The fear of being nothing drives much of the search for ourselves. When we start to look for ourselves, it can be because of some hidden intuition that, just maybe, we are not anything. So we look to fill that emptiness with things and with recognition from other people. If I acquire enough things and if people think I'm something, then certainly I must be something, even if I'm afraid to look inside myself, afraid to see that I am nothing.

But that nothing turns out to be the overflowing source of everything. We find it in the silence, in the stillness behind our automatic thoughts and reactive emotions. There we can let go of all the competing, contradictory desires, let go, at least for those precious moments, of all our desires, let go of who we thought we were.

And we can just be. Free and whole. And there we find ourselves. Because even in that stillness, devoid of desire, we are. When every impulse, thought, emotion, and desire is gone, what is left is us. We see and we know that I am seeing; we know that I am here. We know that we are the one who occupies this stillness, who occupies our life, who lives our life, who sees what we see, says what we say, and does what we do.

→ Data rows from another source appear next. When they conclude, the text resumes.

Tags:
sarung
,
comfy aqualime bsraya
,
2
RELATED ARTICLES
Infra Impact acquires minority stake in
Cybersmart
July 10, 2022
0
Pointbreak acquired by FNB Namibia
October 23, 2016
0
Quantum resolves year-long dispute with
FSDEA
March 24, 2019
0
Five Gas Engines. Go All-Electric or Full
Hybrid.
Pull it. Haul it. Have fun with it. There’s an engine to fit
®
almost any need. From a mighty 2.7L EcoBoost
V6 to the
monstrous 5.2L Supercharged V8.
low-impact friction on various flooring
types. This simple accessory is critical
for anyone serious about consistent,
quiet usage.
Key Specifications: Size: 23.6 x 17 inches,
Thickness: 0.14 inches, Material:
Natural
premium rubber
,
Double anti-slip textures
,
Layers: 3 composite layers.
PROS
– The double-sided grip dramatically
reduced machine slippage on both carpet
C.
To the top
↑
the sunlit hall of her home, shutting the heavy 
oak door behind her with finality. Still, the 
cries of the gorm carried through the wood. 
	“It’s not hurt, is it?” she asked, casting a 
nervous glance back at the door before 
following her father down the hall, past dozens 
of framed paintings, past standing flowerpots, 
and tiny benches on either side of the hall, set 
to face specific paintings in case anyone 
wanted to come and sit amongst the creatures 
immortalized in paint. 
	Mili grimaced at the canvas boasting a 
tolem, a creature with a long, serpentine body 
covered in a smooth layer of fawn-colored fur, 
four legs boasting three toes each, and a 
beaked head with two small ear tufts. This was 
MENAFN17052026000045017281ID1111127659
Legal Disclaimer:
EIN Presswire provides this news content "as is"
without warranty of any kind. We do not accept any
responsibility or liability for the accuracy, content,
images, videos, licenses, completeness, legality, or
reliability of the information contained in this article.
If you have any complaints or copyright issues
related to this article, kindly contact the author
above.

This coming into ourselves, allows us to delve even deeper. By opening beyond ourselves, beyond the stillness, we open to that overflowing cornucopia of the spirit. Here nothing is lacking. The emptiness has become fullness. The part has become the whole.

What stands in the way of finding ourselves? Primarily, that we get sidetracked into believing we are something other than who we actually are: our body, our thoughts, our emotions, our ego, our habits, our skills, our resume, our job, our family role, our things, our money, etc.

The I that we are is our will. The main difficulty we have in coming into our will is that it is not a thing. We cannot touch it or point to it. It is not a part or even all of our brain, or our body. It is who uses our brain and body. So it seems elusive and insubstantial, even invisible, because it does not belong to time, space, and materiality. Will has it own dimension orthogonal to time and space. Nevertheless, the more we work with and as our will, the more we come into it, and the more its immaterial substantiality becomes clear to us. This opens a whole new domain. It begins in understanding that intentional attention is will and in the practice of intentionally being our attention.

For this week, please practice being your attention and see whether and how that relates to who you really are, especially in your quieter moments.